• _Trecho selecionado_:

———

Em relação a educação, no começo da minha vida, quando as deficiências começaram a se manifestar, como já relatei, tive dificuldades para continuar meus estudos. Nunca desisti e hoje com 65 anos ainda estou estudando, faço o Curso Supletivo (ensino à distância) para me formar no Ensino Médio e se possível quero fazer ainda uma faculdade de psicologia, porque acredito que com minha experiência e com conhecimento posso ajudar ainda mais outras pessoas. Já faço um pouco desse trabalho no meu dia-a-dia, sempre que posso converso com as pessoas tentando fazer com que elas se sintam bem, sempre levo meu bom humor e positividade para minhas conversas, e recebo muito feedback que sou uma pessoa espontânea, autêntica e carinhosa.
Como na maioria das culturas, a mulher precisa fazer um esforço maior para conquistar seu espaço. Comigo não foi diferente, mas também nunca foi um impedimento. Como mulher e mãe, segui meu caminho trabalhando e cuidando da casa e filho, mesmo depois de ficar viúva, nunca precisei depender de ninguém para me manter, não digo que foi uma vida fácil, ainda não é, mas não posso reclamar porque tenho muitos amigos e pessoas queridas que me ajudaram nessa caminhada. Sempre me senti empoderada (guerreira), fui e sou uma mulher que luto por meus direitos como cidadã, como surdocega e como pessoa no geral.
Gostaria de apresentar um trabalho que faço no momento e que pode exemplificar a jornada da minha vida. O empoderamento que tive desde menina e que nunca parei de lutar para sempre estar evoluindo e nessa jornada, ajudar as pessoas ao meu redor.

———

• _Informações fornecidas_:
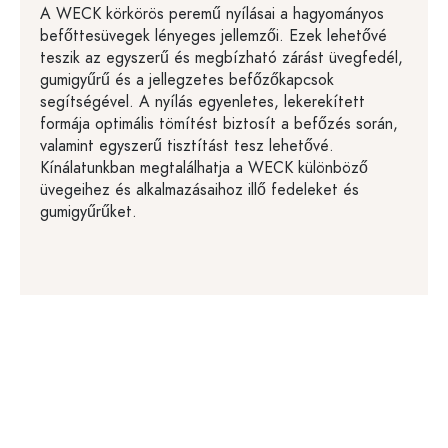
A WECK körkörös peremű nyílásai a hagyományos
befőttesüvegek lényeges jellemzői. Ezek lehetővé
teszik az egyszerű és megbízható zárást üvegfedél,
gumigyűrű és a jellegzetes befőzőkapcsok
segítségével. A nyílás egyenletes, lekerekített
formája optimális tömítést biztosít a befőzés során,
valamint egyszerű tisztítást tesz lehetővé.
Kínálatunkban megtalálhatja a WECK különböző
üvegeihez és alkalmazásaihoz illő fedeleket és
gumigyűrűket.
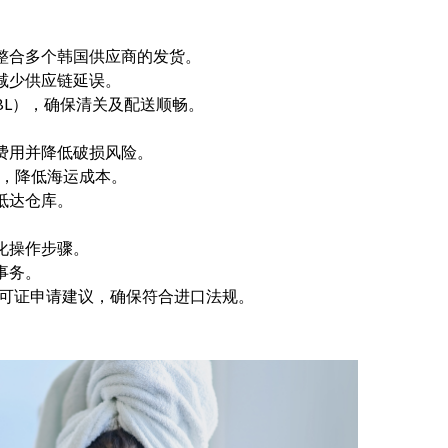
整合多个韩国供应商的发货。
减少供应链延误。
ing, BL），确保清关及配送顺畅。
费用并降低破损风险。
用，降低海运成本。
抵达仓库。
化操作步骤。
事务。
许可证申请建议，确保符合进口法规。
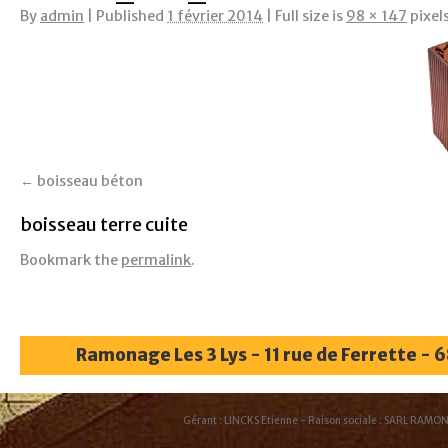
By
admin
|
Published
1 février 2014
|
Full size is
98 × 147
pixel
boisseau béton
boisseau terre cuite
Bookmark the
permalink
.
Ramonage Les 3 Lys - 11 rue de Ferrette - 
Gérant : LINCKS Etienne - Raison sociale : SARL RAMON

———

• _Atividades_:
1 – Segundo o trecho selecionado, que faculdade a pessoa que narra quer fazer, se possível?
2 – Reescreva em forma de lista o parágrafo do trecho selecionado que começa com "Como na maioria das culturas", mantendo seus fatos principais.
3 – Copie do trecho selecionado a parte que começa com "Como na maioria" e vai até "ao meu redor.".
As entradas não são necessárias para realizar as tarefas.

• _Respostas por tarefa_:
1 – Uma faculdade de psicologia.

2 –
- Como na maioria das culturas, a mulher precisa fazer um esforço maior para conquistar seu espaço; comigo também foi assim, mas isso nunca me impediu.
- Como mulher e mãe, trabalhei e cuidei da casa e do filho, mesmo depois de ficar viúva, sem nunca depender de ninguém para me manter.
- A vida não foi e ainda não é fácil, mas não posso reclamar, porque muitos amigos e pessoas queridas me ajudaram.
- Sempre me senti empoderada e luto por meus direitos como cidadã, como surdocega e como pessoa no geral.

3 –
Como na maioria das culturas, a mulher precisa fazer um esforço maior para conquistar seu espaço. Comigo não foi diferente, mas também nunca foi um impedimento. Como mulher e mãe, segui meu caminho trabalhando e cuidando da casa e filho, mesmo depois de ficar viúva, nunca precisei depender de ninguém para me manter, não digo que foi uma vida fácil, ainda não é, mas não posso reclamar porque tenho muitos amigos e pessoas queridas que me ajudaram nessa caminhada. Sempre me senti empoderada (guerreira), fui e sou uma mulher que luto por meus direitos como cidadã, como surdocega e como pessoa no geral.
Gostaria de apresentar um trabalho que faço no momento e que pode exemplificar a jornada da minha vida. O empoderamento que tive desde menina e que nunca parei de lutar para sempre estar evoluindo e nessa jornada, ajudar as pessoas ao meu redor.